The increased usage of adhesive bonding as a joining method in modern aerospace components has led to developing reliable ultrasonic health monitoring systems for detection of regions of poor adhesion. Nonlinear acousto-ultrasonic techniques based on higher harmonics and subharmonic frequencies have shown to be sensitive to the detection of micro-voids and disbonds. Nonlinear resonance properties of disbonds generate various nonlinear phenomena such as self-modulation, subharmonics, hysteresis and so on. By exploiting the local natures of these phenomena, this paper demonstrates the use of subharmonics for detection and imaging of flaws in bonded structures.

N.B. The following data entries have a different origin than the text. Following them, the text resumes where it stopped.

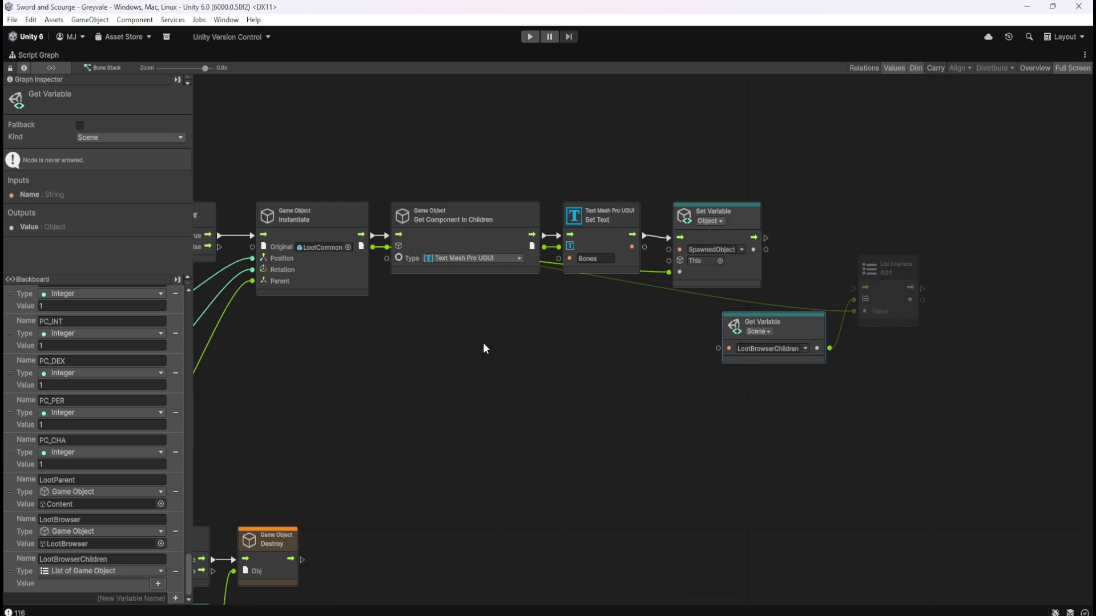
Step: Connect Set Variable's flow output to the Add node's flow input
left_click_drag(502, 340, 625, 308)
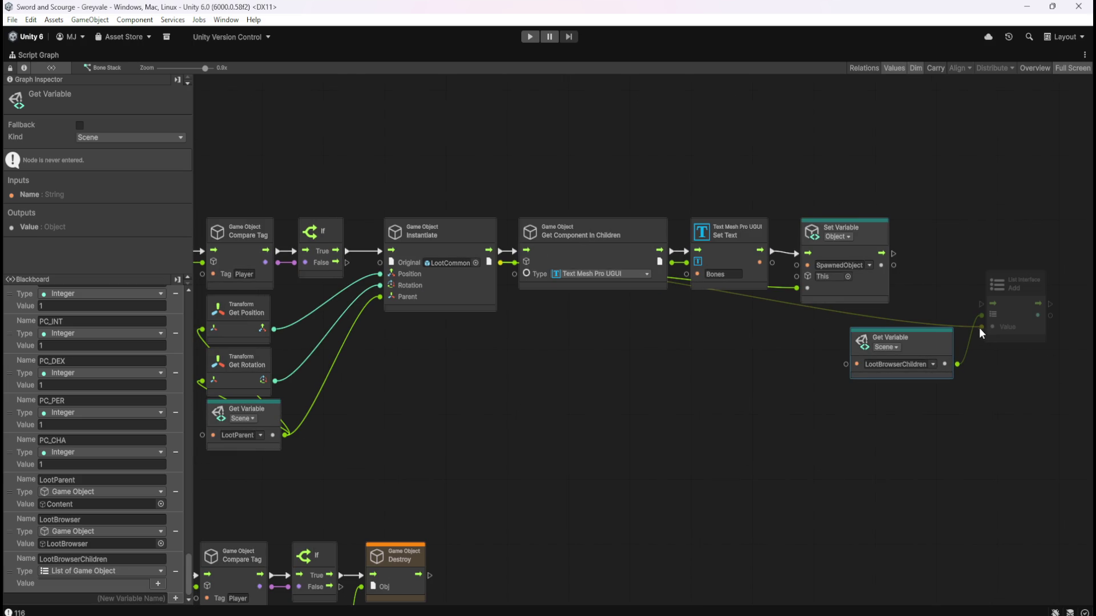
left_click_drag(959, 432, 800, 434)
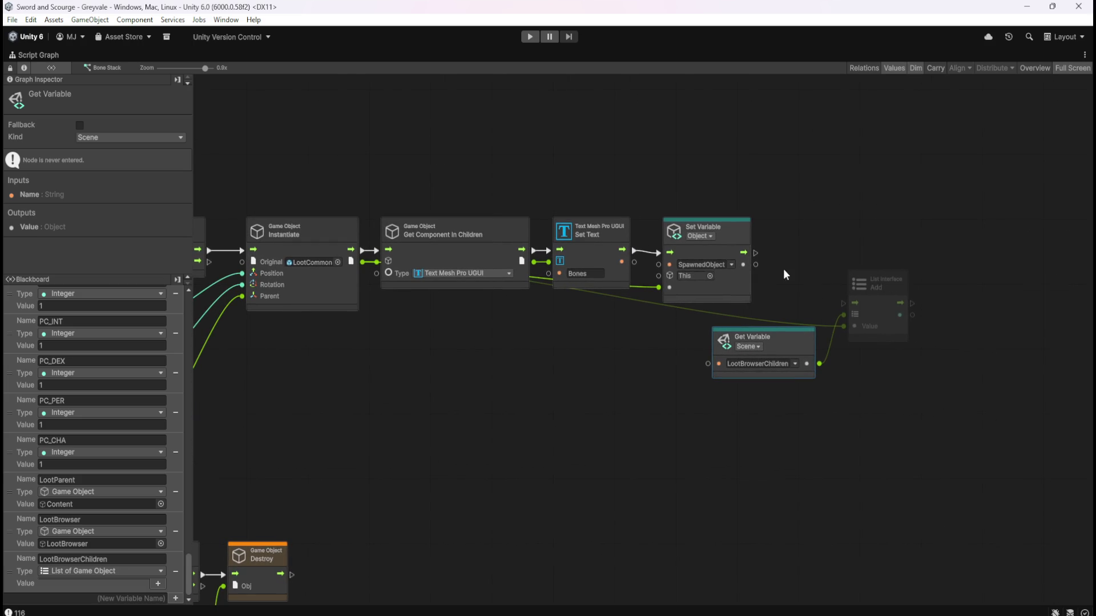
mouse_move(755, 253)
left_mouse_down()
mouse_move(831, 279)
mouse_move(844, 303)
left_mouse_up()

To optimise the experimental testing a two-dimensional analytical model and a three-dimensional finite element analysis simulation were developed for understanding the generation of nonlinear elastic effects with emphasis on subharmonic frequency components. The proposed analytical model qualitatively described the generation of subharmonics but also higher harmonics due to the nonlinear intermodulation of the driving and resonance frequencies associated with the disbonded region. The numerical model was developed by modifying the user defined cohesive element formulation with a bi-linear traction-displacement relationship in order to simulate the interaction of elastic waves with the structural disbond. Whilst the analytical model supported the selection of the driving frequency, the numerical one successfully predicted the generation of subharmonic frequencies originating in the disbonded area. Experimental tests were conducted on a disbonded single lap joint structure using surface-bonded piezoelectric transducers and a laser-Doppler vibrometer, and allowed to validate the analytical and numerical results. It was clearly demonstrated that the nonlinear resonance effects in the form of subharmonics could be used to discriminate reliably regions of poor adhesion in bonded structures. This work can lead to new in situ nonlinear acoustic based health monitoring system for locating and imaging defects in critical aerospace components.